Harvey would post the 26th-fastest lap of the day, less than four-tenths faster than new teammate Tristan Vautier who is making his first IndyCar start since 2017.

As the green flag waved over the field, Herta was first to go quickly once most drivers ventured out to set their first competitive laps. His 1m03.0s lap held until Palou set the new standard with a 1m02.6s and Herta fired back with a 1m02.097s after 25 minutes were consumed.

The running order of Herta, Palou, and Scott McLaughlin held for most of the opening 45 minutes until Will Power jumped to second with a 1m02.4474s and McLaughlin improved to retain third with a 1m02.4845s.

Christian Lundgaard also got himself into the mix in fourth with a 1m02.4929s to knock Palou and his improved 1m02.5507 to fifth. The beleaguered Ericsson capped the top six with a 1m02.7515s lap as the 45 minutes ended and the session went into split 10-minute groups to close the day’s activities.

Compiling a list of drivers among the 27 who didn’t lock a front brake and go sailing into a runoff area was seemingly impossible as most — if not all — paid at least one visit to something other than the racing line where a flick-spin or the use of reverse gear was required to continue.

The 45 minutes were mostly clean, with the exception of a light clash between Josef Newgarden and Kyle Kirkwood which led to Newgarden’s car taking on light damage while making contact with Kirkwood on the left and a wall on the right.

Almost halfway through the first 10-minute session, Christian Rasmussen stalled and required a red flag to have the AMR Safety Team restart his car and send the rookie on his way. At the point of the red flag where drivers looked to use the one set of sticky Firestone alternate tires — the only time they’re available prior to qualifying — nobody had improved upon Herta’s 1m02.021s lap.

With half the field filtering back out with five minutes and change left on the clock, Newgarden was the first mover, improving to fifth with a 1m02.5320s lap.
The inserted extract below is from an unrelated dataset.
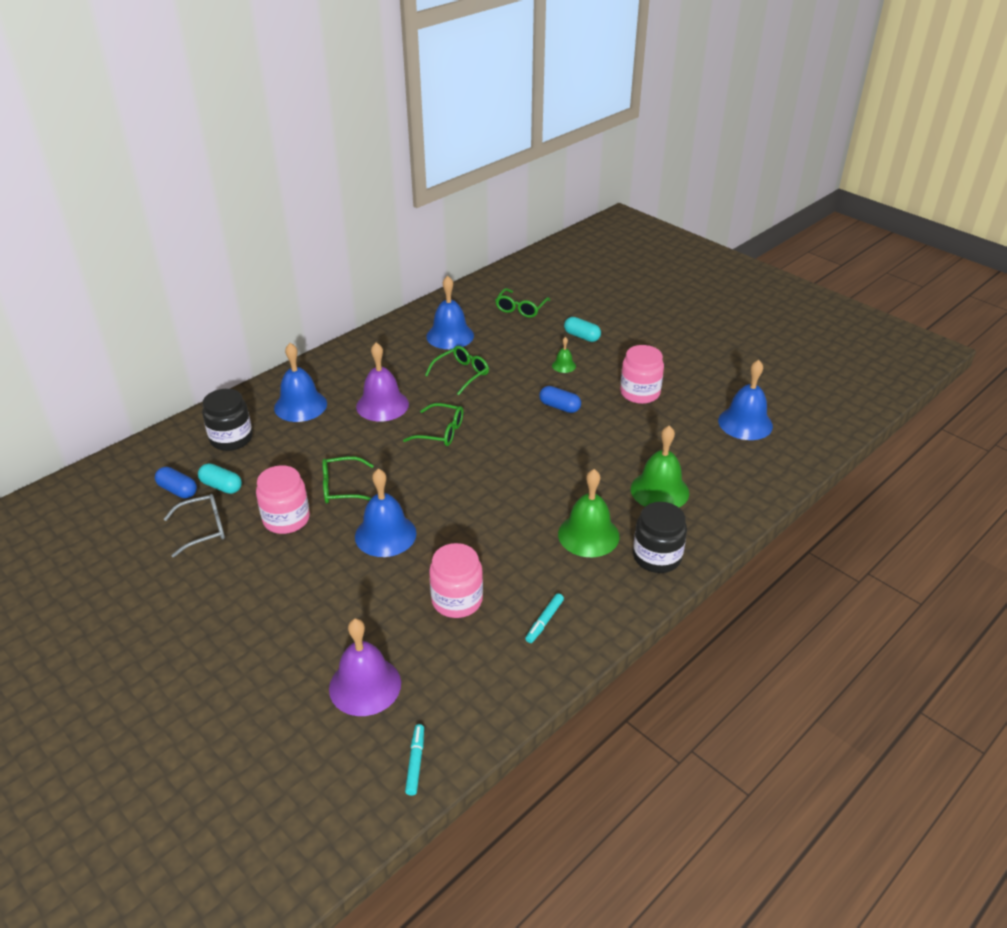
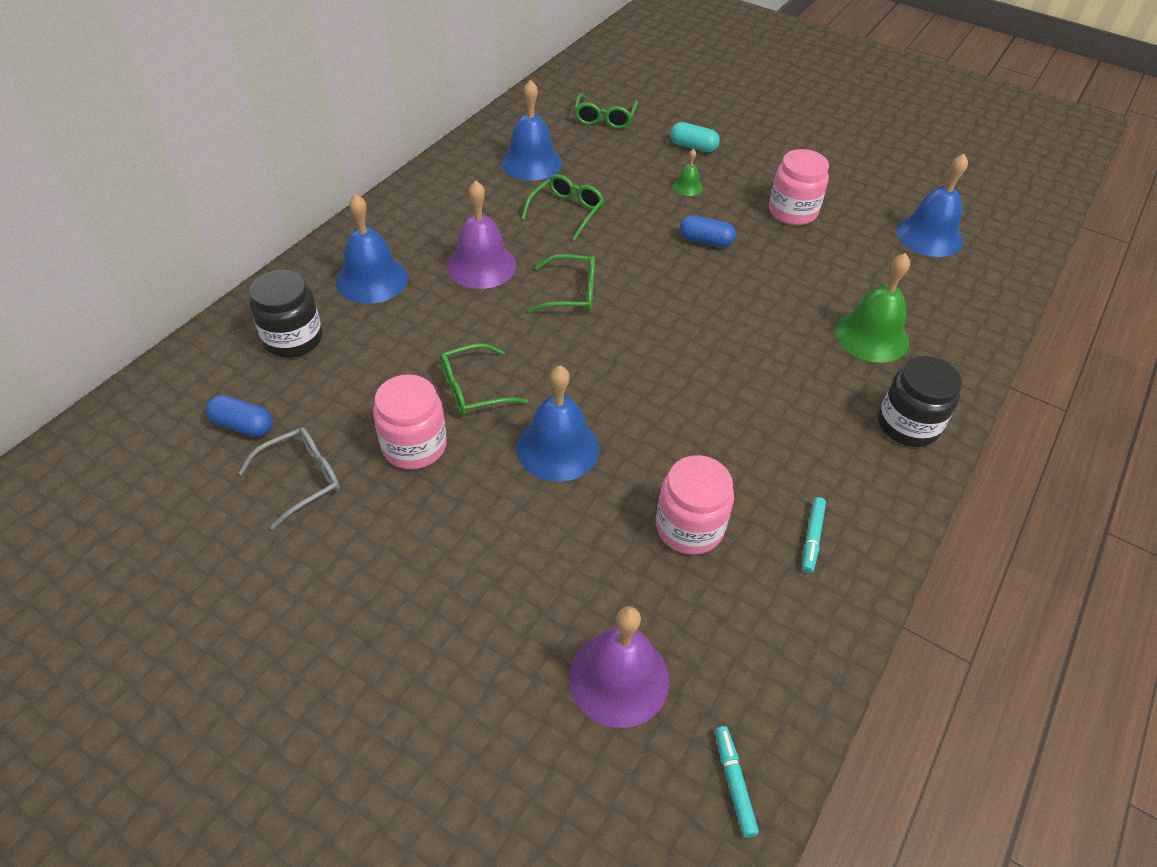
camera: 15 degrees left, 10 degrees up
turquoise capsule [198,463,242,494] -> none
green bell [558,469,620,557] -> none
Kirkwood, who lost a decent portion of the opening session with engine woes, leapt to eighth as Palou retook first with a 1m01.7210s.

Kirkwood was hard on it with his next lap, taking second with a 1m01.8103s lap. The checkered flag waved on the session with Kyffin Simpson sitting backwards, stalled, and unscathed at Turn 7, which happened moments after Ericsson went through the same corner and smashed his right-rear suspension against the wall.

O’Ward’s first flying lap in the second session on the alternate tires took him to second overall with a 1m01.7315s lap, just over one-hundredth of a second shy of Palou.

Another red flag was necessary with six minutes left after Harvey met wall and crawled to a stop.

Action resumed and Herta claimed fourth with a1m02.0219s lap directly behind teammate Kirkwood. The greatest leap came from Santino Ferrucci who went to seventh with a 1m02.3277s lap to follow Penske affiliates Newgarden and McLaughlin.